### [任务说明]
根据原文回答下列问题：
1. 对方第三次以后总是选择合作时，作者认为对方采取的是什么策略？
2. 作者选择合作的次数存储在哪个变量中？
3. 作者无法判断对方的策略时会怎么选择？

==== 原文

如果对方第三次以后总是选择合作，我就认为ta采取的是“天真策略”（'innocent'）。当然，我前四次都选择合作，对方也选择合作很正常，这个判断条件会让我第五次选择背叛。但这只会损害我在一轮里的收益，这是获取对方反应数据的必要成本。如果我第五次选择了背叛，对方仍然不选择背叛，认为对方采取的是“天真策略”（'innocent'）就比较合理了。

    else:
        if 'D' not in him[2:]:
            flag = 'innocent'
        if flag == 'innocent':
            return 'D'

接着，我开始验证对方是否采取了“一报还一报”策略。关键在于分析对方采取合作时的情景：对方为什么愿意信任我，选择合作？

一个可能的原因是，我上一轮也选了合作。我选择合作的次数存储在cnt1_1，当我上一轮选择合作时对方下一轮选择合作的次数存储在cnt1_2，当cnt1_2 / (cnt1_1 - 1) > 0.9时，我认为我上一轮选择合作能够触发对方下一轮选择合作。这个策略被我称为's-retri'（短时报复策略）。
另一个原因是，我过去经常选择合作，对方就会选择合作。对方选择合作的次数存储在cnt2_1，ta选择合作时，有cnt2_2次，我过去行为的众数也是合作。当cnt2_2 / cnt2_1 > 0.9时，我认为，我过去经常选择合作能够触发对方下一轮选择合作。这个策略被我称为'l-retri'（长时报复策略）。

        flag = None
        cnt1_1 = 0
        cnt1_2 = 0
        cnt2_1 = 0
        cnt2_2 = 0
        for j in range(i-1):
            if me[j-1] == 'C':
                cnt1_1 += 1
                if me[j-1] == him[j]:
                    cnt1_2 += 1
            elif him[j] == 'C':
                cnt2_1 += 1
                if j > 2 and max(set(me), key=me.count) == him[j]:
                    cnt2_2 += 1
            elif cnt1_2 / (cnt1_1 - 1) > 0.9 and cnt1_2 >= 2:
                flag = 's-retri'
            elif cnt2_1 > 0:
                if cnt2_2 / cnt2_1 > 0.9:
                    flag = 'l-retri'

如果我无法判断对方的策略，保险起见，我选择背叛。

========
==== 数据集

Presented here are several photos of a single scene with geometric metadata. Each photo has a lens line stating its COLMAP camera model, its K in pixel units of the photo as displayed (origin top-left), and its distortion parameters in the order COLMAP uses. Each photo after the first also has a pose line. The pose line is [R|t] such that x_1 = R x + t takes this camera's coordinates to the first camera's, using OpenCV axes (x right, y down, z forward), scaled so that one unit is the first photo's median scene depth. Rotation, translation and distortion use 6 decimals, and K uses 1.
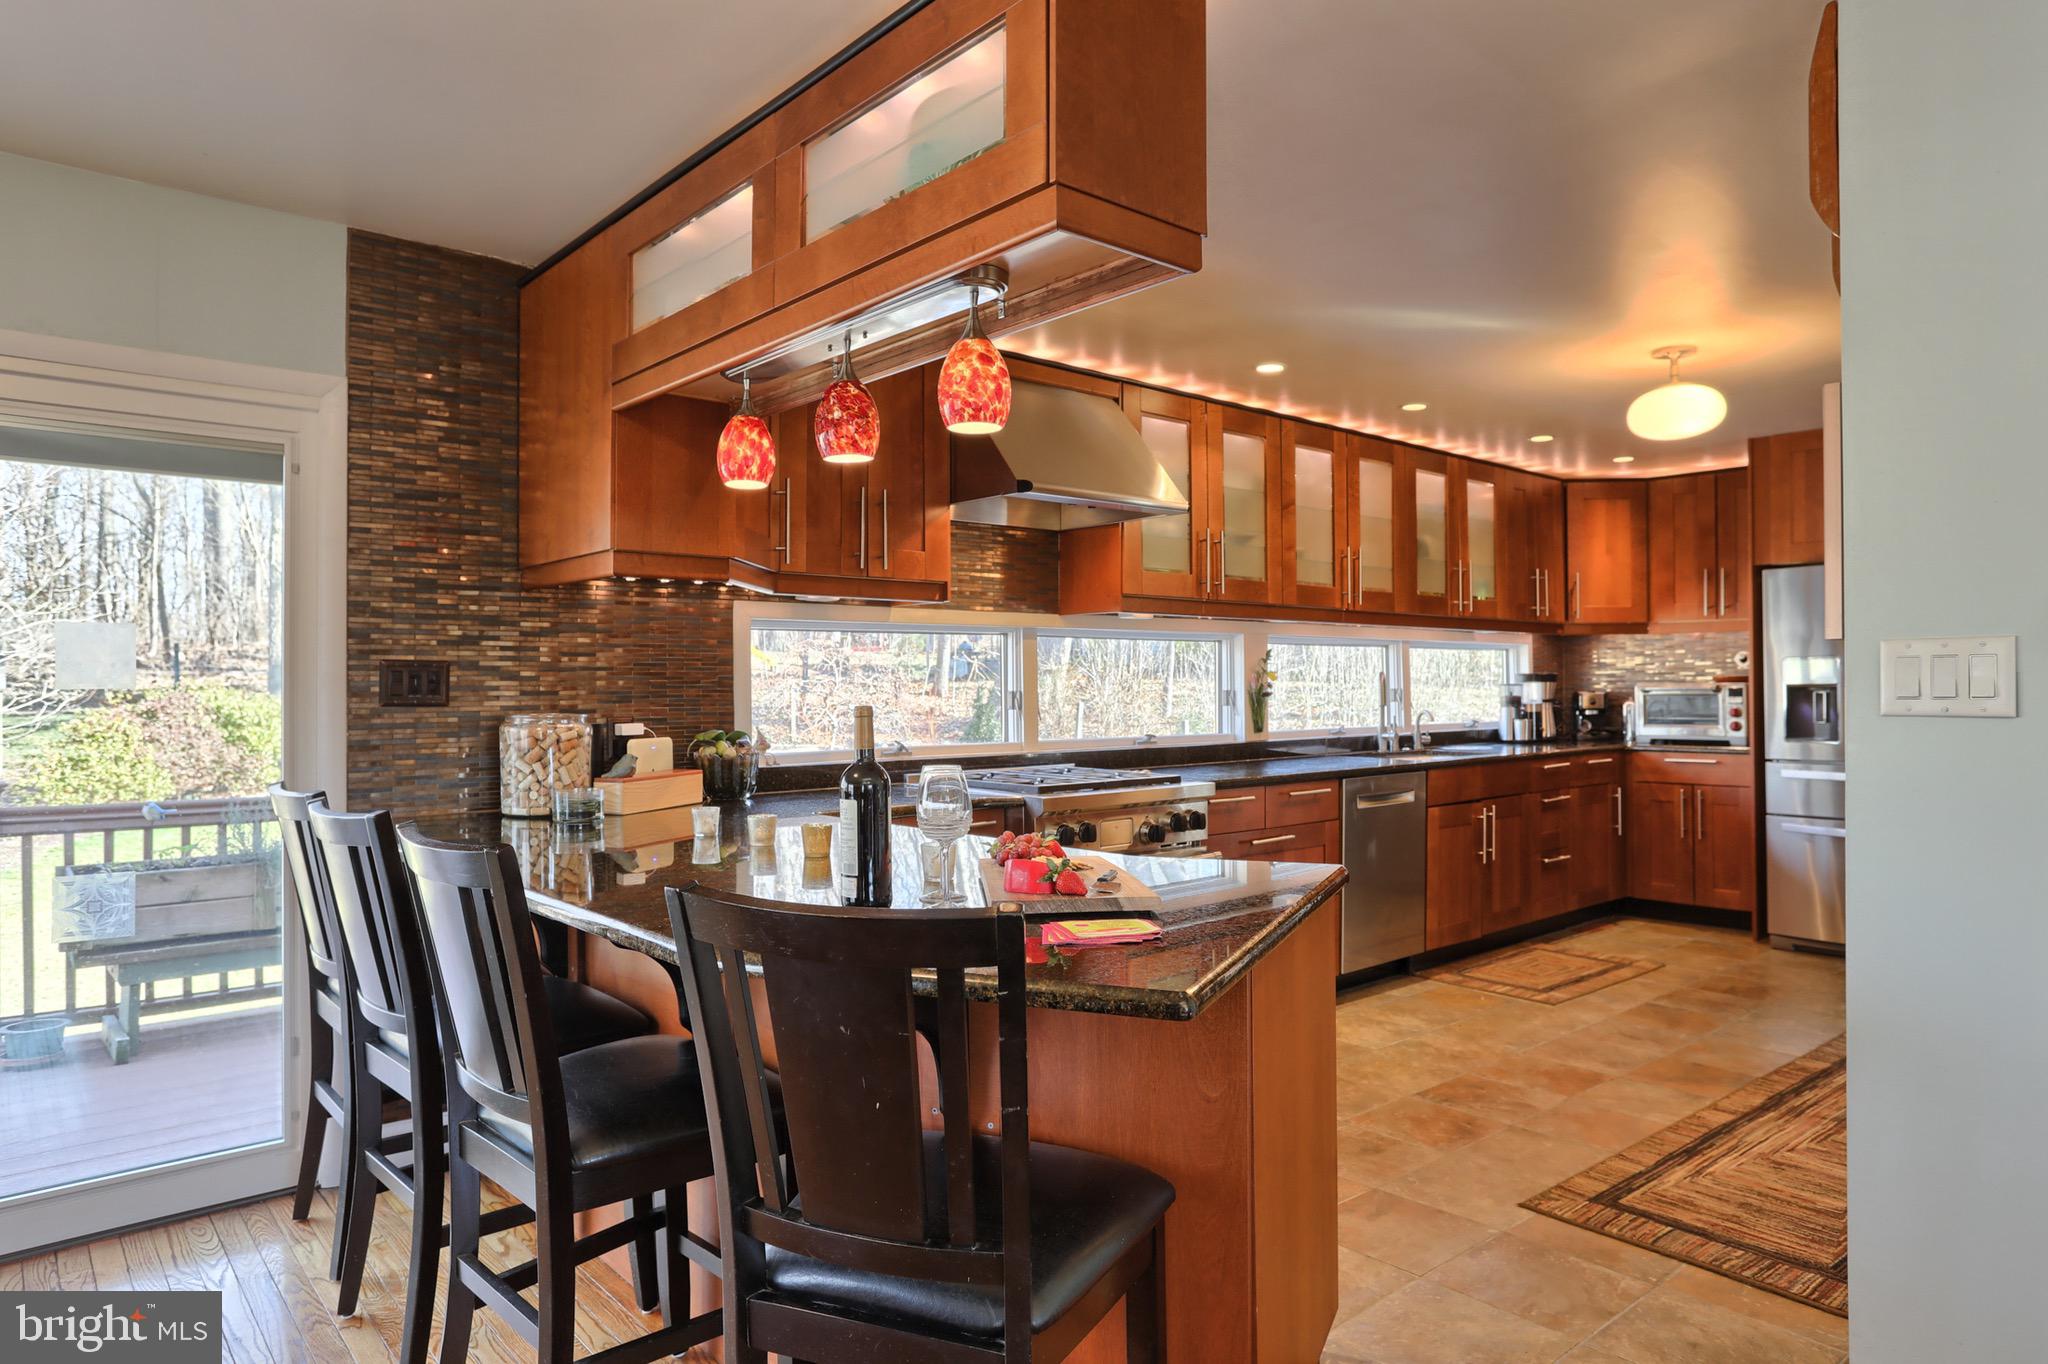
lens RADIAL K [[1244.6, 0, 1007.4], [0, 1244.6, 667.4], [0, 0, 1]] dist [-0.028543, 0.008771]
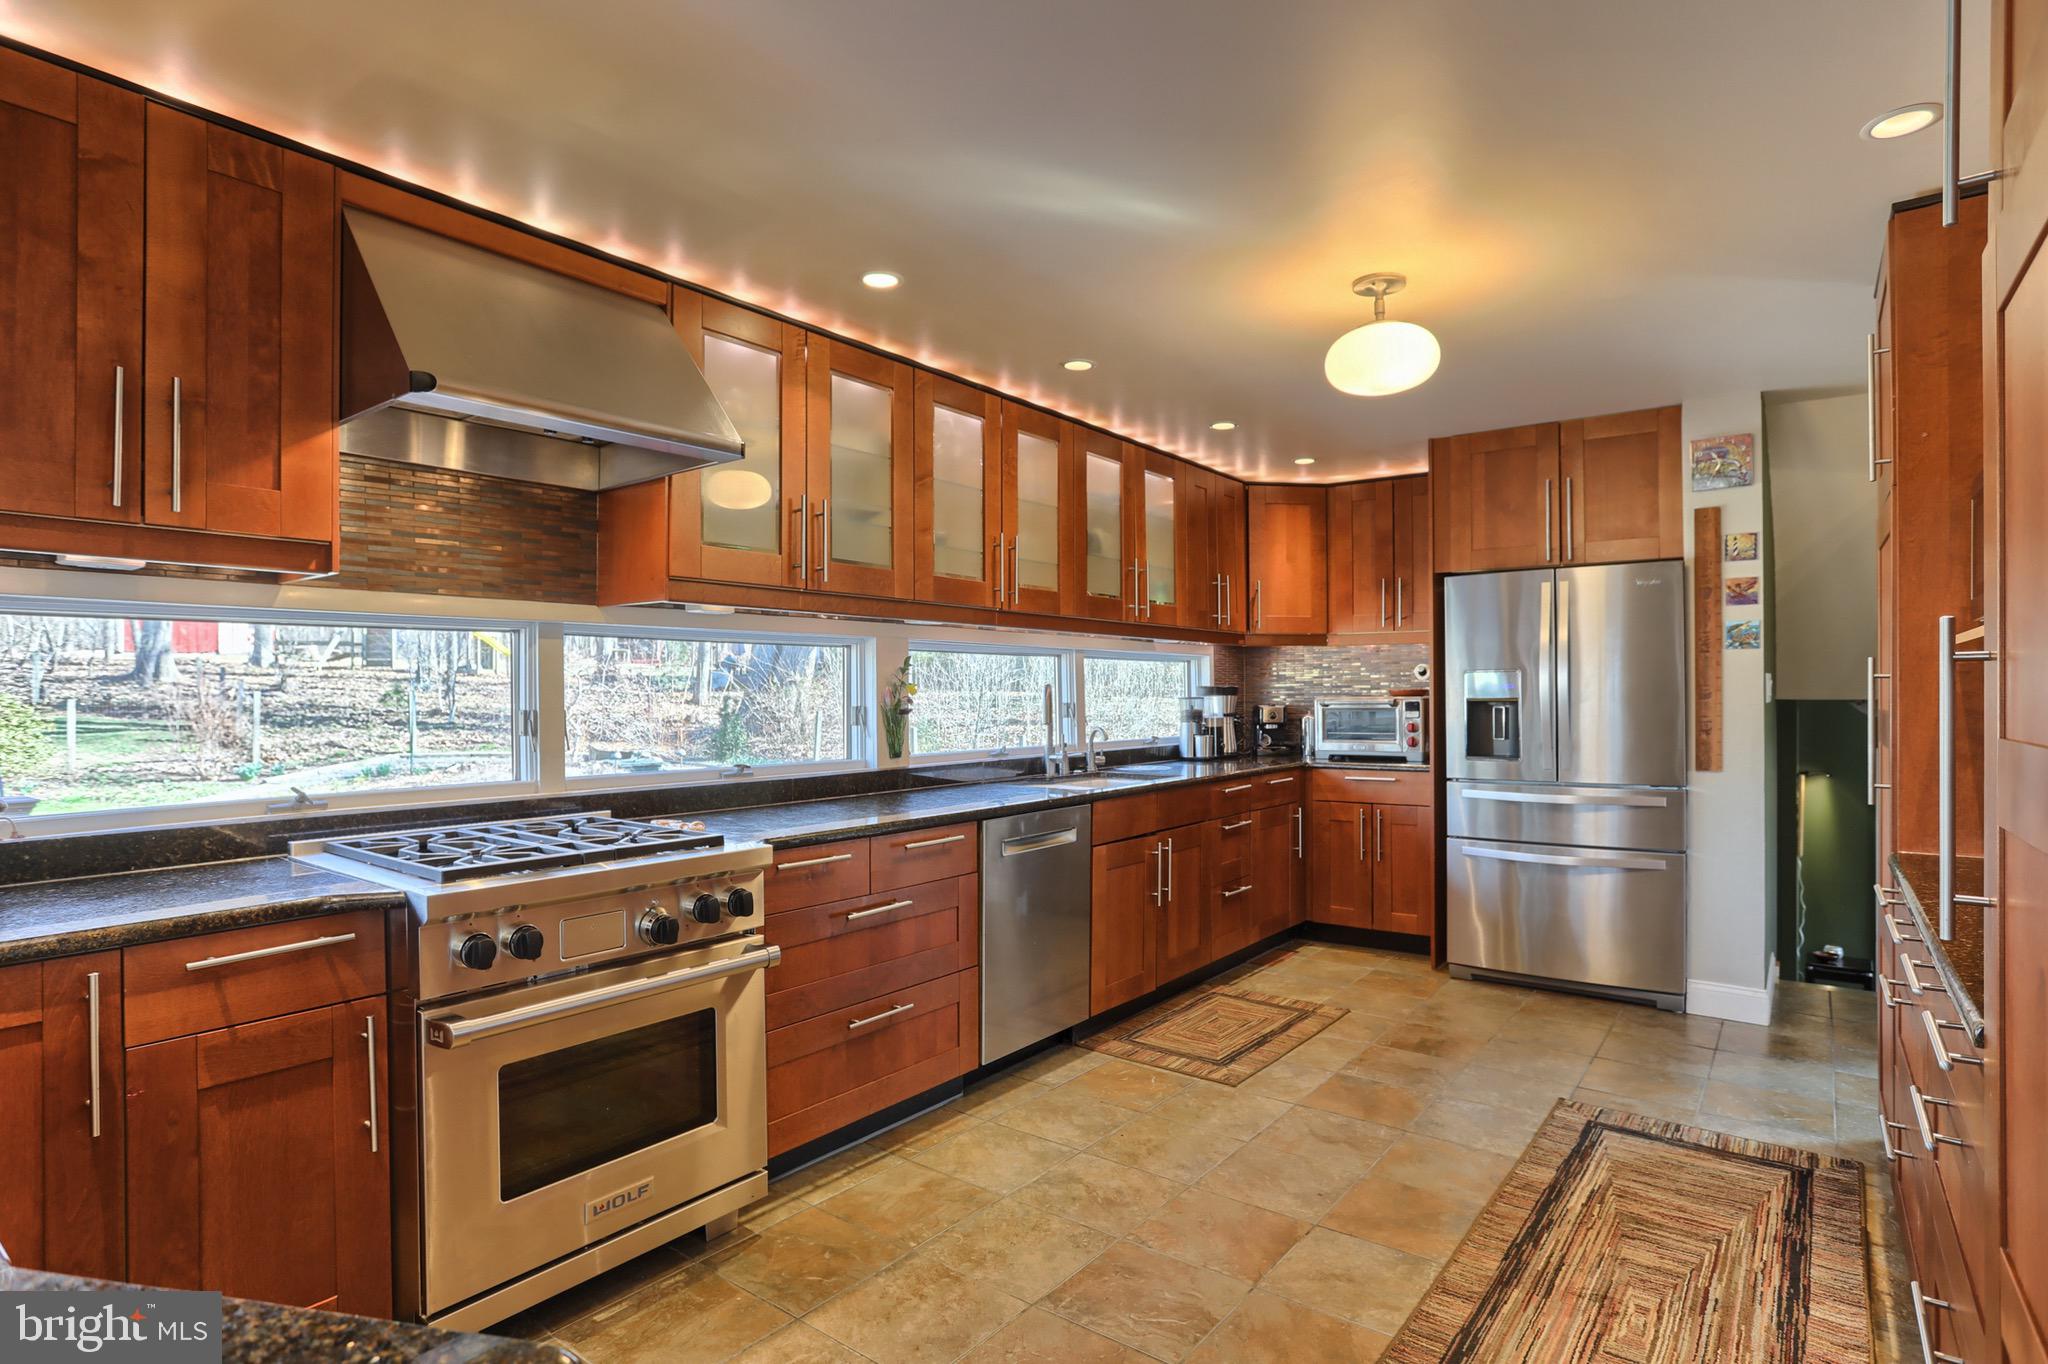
lens RADIAL K [[1053.4, 0, 1014.1], [0, 1053.4, 678.9], [0, 0, 1]] dist [-0.025060, 0.004444]
pose [[0.978109, 0.003682, 0.208061, 0.152652], [-0.003745, 0.999993, -0.000092, -0.000174], [-0.208060, -0.000689, 0.978116, 0.348016]]
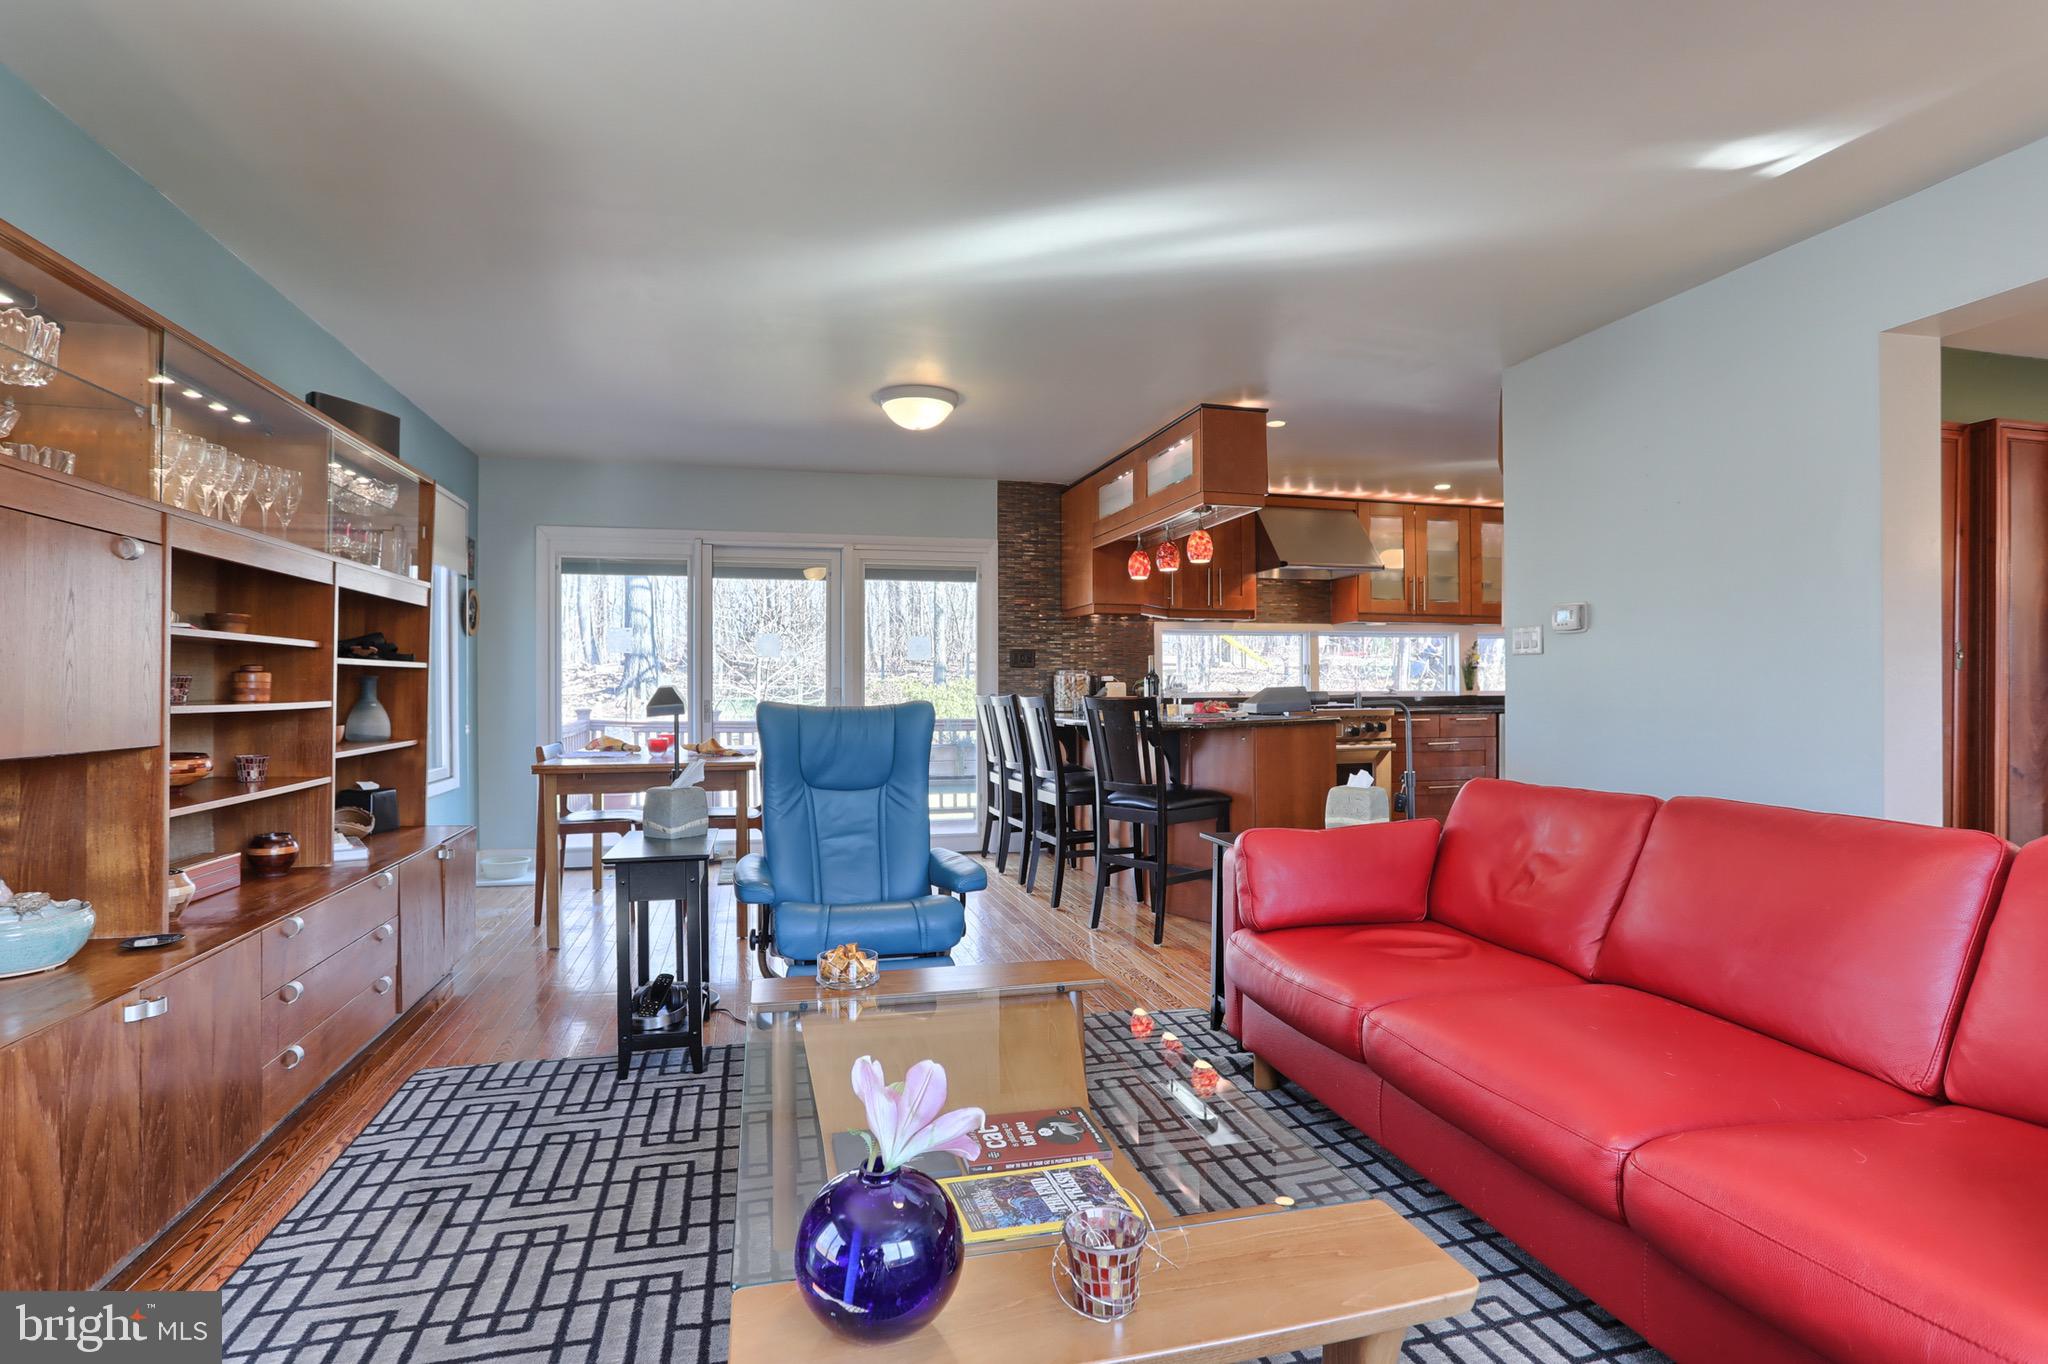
lens RADIAL K [[1014.4, 0, 1024.7], [0, 1014.4, 671.2], [0, 0, 1]] dist [-0.001724, 0.000072]
pose [[0.903860, -0.005139, -0.427797, 0.280440], [0.004910, 0.999987, -0.001637, 0.029513], [0.427800, -0.000621, 0.903873, -0.594285]]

========

### [作答区]
1. “天真策略”（'innocent'）
2. cnt1_1
3. 保险起见，选择背叛